> [PAGE EXTRACT]:
Musings on the covert operation

Translated by Ashley Guest

Steffi Richter

The tents before their forced removal, August 6th 2016

Source: IWJ http://iwj.co.jp/wj/open/archives/326651 (The tents before their forced removal, August 6th 2016)


Commemorating the first anniversary of the day on which north east Japan was struck by a threefold disaster, “The Wall Street Journal” released an online article on the 10 March 2012 entitled “March 11, One Year On: Occupy METI”. At the beginning, the journalist Obe Mitsuru describes a scene, in which a “shaky tent”, decorated with colorful placards and banners demanding Japan’s withdrawal from the nuclear energy program, stands on the corner in front of the comparatively mighty Ministry of Economy, Trade and Industry (METI) in Kasumigaseki, the administrative district in Tôkyô. Obe segues into the main part of his article with the heading “Welcome to ‘Occupy METI’, Japan’s take on Occupy Wall Street” (OWS). http://blogs.wsj.com/japanrealtime/2012/03/10/march-11-one-year-on-occupy-meti/

Since then two other tents have joined the first and are proving to be in no way “shaky”. The consideration that ‘Occupy METI’ was inspired by OWS, however, can be deliberated more precisely, in that the title, which appeared sometime later on, is very much linked to the events in New York in Autumn 2011. The occupation of the space in front of the METI, which has very close ties to the nuclear industry, was already underway on 11 September, a few days before that of the OWS on 17 September. Various other protests were also taking place on 11 September, which marks the sixth month anniversary of “3.11.”: A human chain successfully encircled the METI; a Genpatsu Yamero Protest (“Stop the Nukes”) and a subsequent demonstration, in which around 20,000 people took part was organized in the sub-center Shinjuku; and four youths began a hunger strike in front of the METI under the slogan “Think about the future”. They came especially from Kaminoseki (Yamaguchi prefecture), where opponents of nuclear power have managed to prevent the construction of a nuclear power plant, which should have been built across from the Island Iwaishima, next to one of the Japan’s most beautiful inland seas (Setonaikai), at the start of the 1980s. As the building of the nuclear power plant began at the start of 2011, the earthquake and nuclear meltdown of Fukushima Daiichi shook the land and forced the construction plans to be put on hold once again. The energy plan of the current national-conservative LDP Government under Abe Shinzô, which lists nuclear power as a fundamental energy source for the future (20-21% by 2030), indicates that the planning for the power plant is still on the cards.

> [QUESTIONS]:
(a) Rewrite the stretch of the Occupy METI article from "Musings on the" through "August 6th 2016)", renaming "forced removal" as "clearance".
(b) Based on the Occupy METI article, decide whether each statement agrees with it: (i) The occupation in front of the METI began before the OWS occupation. (ii) About 50,000 people took part in the Shinjuku demonstration. (iii) The four youths on hunger strike came from Kaminoseki.
(c) Continue the Occupy METI article from its final sentence.
These lines are not needed.

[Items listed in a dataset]
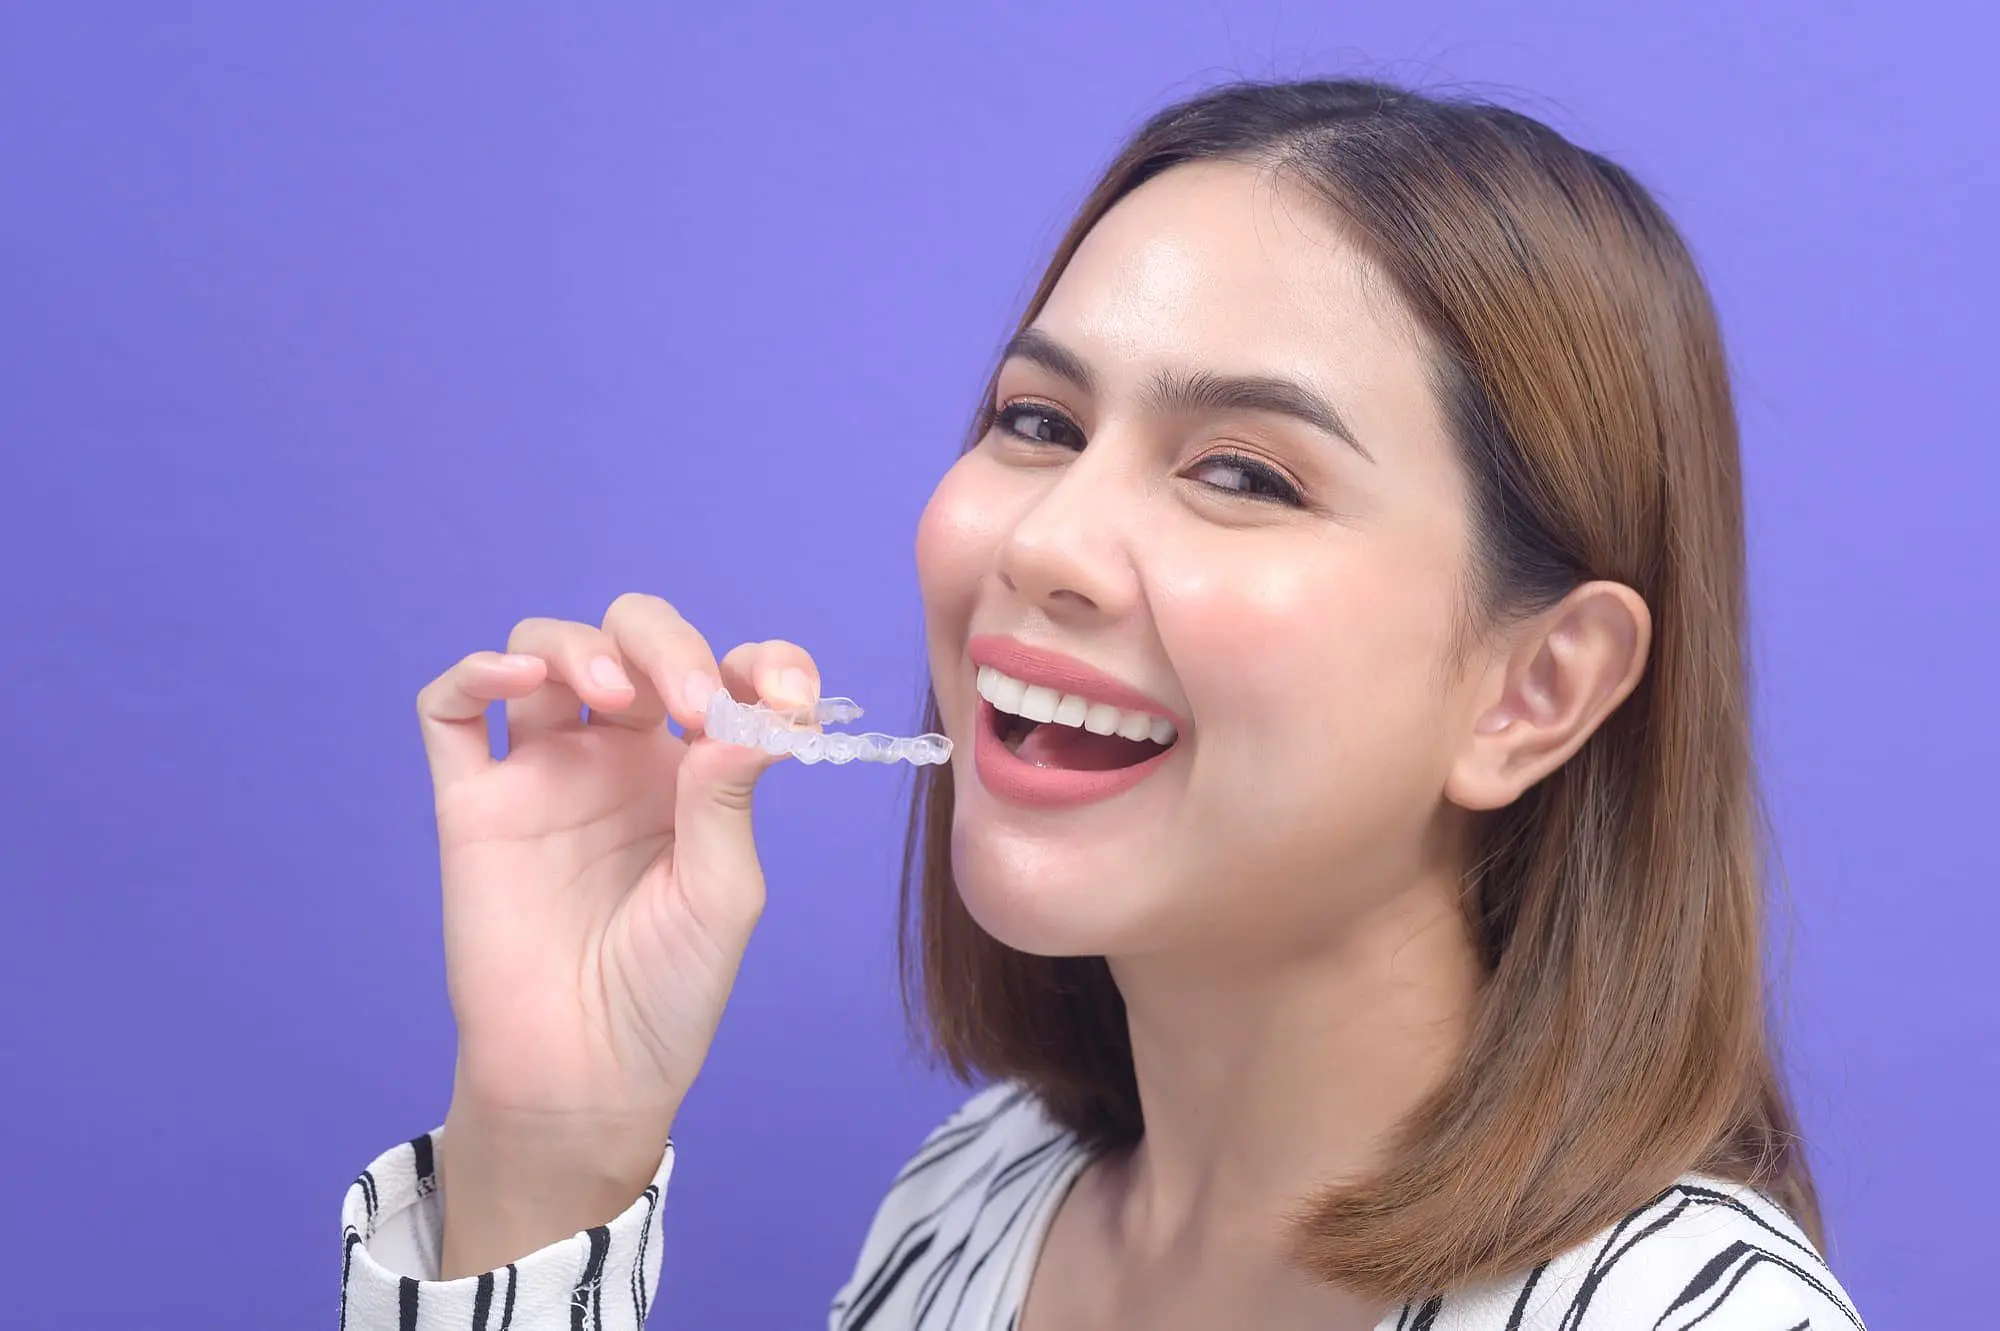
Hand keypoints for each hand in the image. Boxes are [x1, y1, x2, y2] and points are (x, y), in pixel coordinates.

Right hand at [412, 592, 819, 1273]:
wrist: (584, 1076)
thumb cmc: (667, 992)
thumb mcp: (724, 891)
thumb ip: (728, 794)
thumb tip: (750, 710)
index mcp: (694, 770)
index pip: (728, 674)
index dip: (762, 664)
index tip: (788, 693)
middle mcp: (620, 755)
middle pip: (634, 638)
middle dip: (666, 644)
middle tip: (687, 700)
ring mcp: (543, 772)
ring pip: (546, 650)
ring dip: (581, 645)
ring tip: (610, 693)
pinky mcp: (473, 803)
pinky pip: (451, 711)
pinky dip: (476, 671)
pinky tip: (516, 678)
---
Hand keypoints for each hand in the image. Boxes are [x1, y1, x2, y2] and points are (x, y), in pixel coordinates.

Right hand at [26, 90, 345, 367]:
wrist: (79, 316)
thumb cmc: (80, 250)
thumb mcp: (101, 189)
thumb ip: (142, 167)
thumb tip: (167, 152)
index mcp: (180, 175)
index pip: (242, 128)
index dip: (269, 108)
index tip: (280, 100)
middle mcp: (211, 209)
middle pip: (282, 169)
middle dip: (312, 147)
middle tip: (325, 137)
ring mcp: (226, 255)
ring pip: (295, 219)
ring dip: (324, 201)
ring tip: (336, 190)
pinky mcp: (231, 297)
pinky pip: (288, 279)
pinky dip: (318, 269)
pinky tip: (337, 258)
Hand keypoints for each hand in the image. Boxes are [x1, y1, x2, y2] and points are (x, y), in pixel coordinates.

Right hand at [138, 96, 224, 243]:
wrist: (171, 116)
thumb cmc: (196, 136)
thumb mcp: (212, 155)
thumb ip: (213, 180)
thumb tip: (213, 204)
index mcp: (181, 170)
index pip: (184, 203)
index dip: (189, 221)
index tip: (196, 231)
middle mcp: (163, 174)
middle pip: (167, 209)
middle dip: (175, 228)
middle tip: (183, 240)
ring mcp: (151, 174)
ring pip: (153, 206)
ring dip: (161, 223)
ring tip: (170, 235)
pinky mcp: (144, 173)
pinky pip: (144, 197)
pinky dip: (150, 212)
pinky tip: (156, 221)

> [ANSWERS TO THE PROBLEMS]:
(a)
Musings on the covert operation

Translated by Ashley Guest

Steffi Richter

The tents before their clearance, August 6th 2016

Source: IWJ http://iwj.co.jp/wj/open/archives/326651 (The tents before their clearance, August 6th 2016)

(b)
(i) Yes: "was already underway on 11 September, a few days before that of the OWS on 17 September"
(ii) No: "in which around 20,000 people took part"
(iii) Yes: "They came especially from Kaminoseki (Yamaguchi prefecture)"

(c)
Fuchigami Tarô 渕上太郎 (*1942) remembers (cf. Oguma 2013: pp.79-82) how the idea suddenly came to him and a few other links in the human chain, not to go their separate ways after the demonstration, but to stay together and create a necessary environment with which they could encourage continuity in the anti-nuclear movement. So on the evening of the same day, on the aforementioned corner, a large tent measuring six tsubo (an ample 18m²) was pitched beside the four young people, with whom they effectively have a familial bond. The youths persevered a total of ten days until 19. September, while the considerably older “Campers” – including former Activists (like Fuchigami), who protested against the security treaty with the USA and whose experience of radical and social protest extends back into the 1960s and 1970s, decided to stay after consultations and negotiations with METI-officials, and after applying for permission to use the official grounds. “In this way, the campsite in front of the METI in Kasumigaseki, right in the middle of the capital city, where all the ministries and authorities stand back to back, was transformed into a declaration will of the opponents of nuclear power: against TEPCO, the perpetrator of the damage at Fukushima Daiichi, and against METI as a representative of the state.” (80) A good overall view of the area, in which the Tento Hiroba is situated – a busy crossroads, first and foremost frequented by businessmen and officials – is given in the short video clip entitled “voicesofprotest”, accessible on YouTube https://www.youtube.com/watch?v=WcMag_O45Tc. The official name of the campsite is Datsu/Han-genpatsu keisanshô-mae tento hiroba (in short: Tento Hiroba): “Campsite in front of the METI against nuclear power/for the withdrawal from the nuclear program”.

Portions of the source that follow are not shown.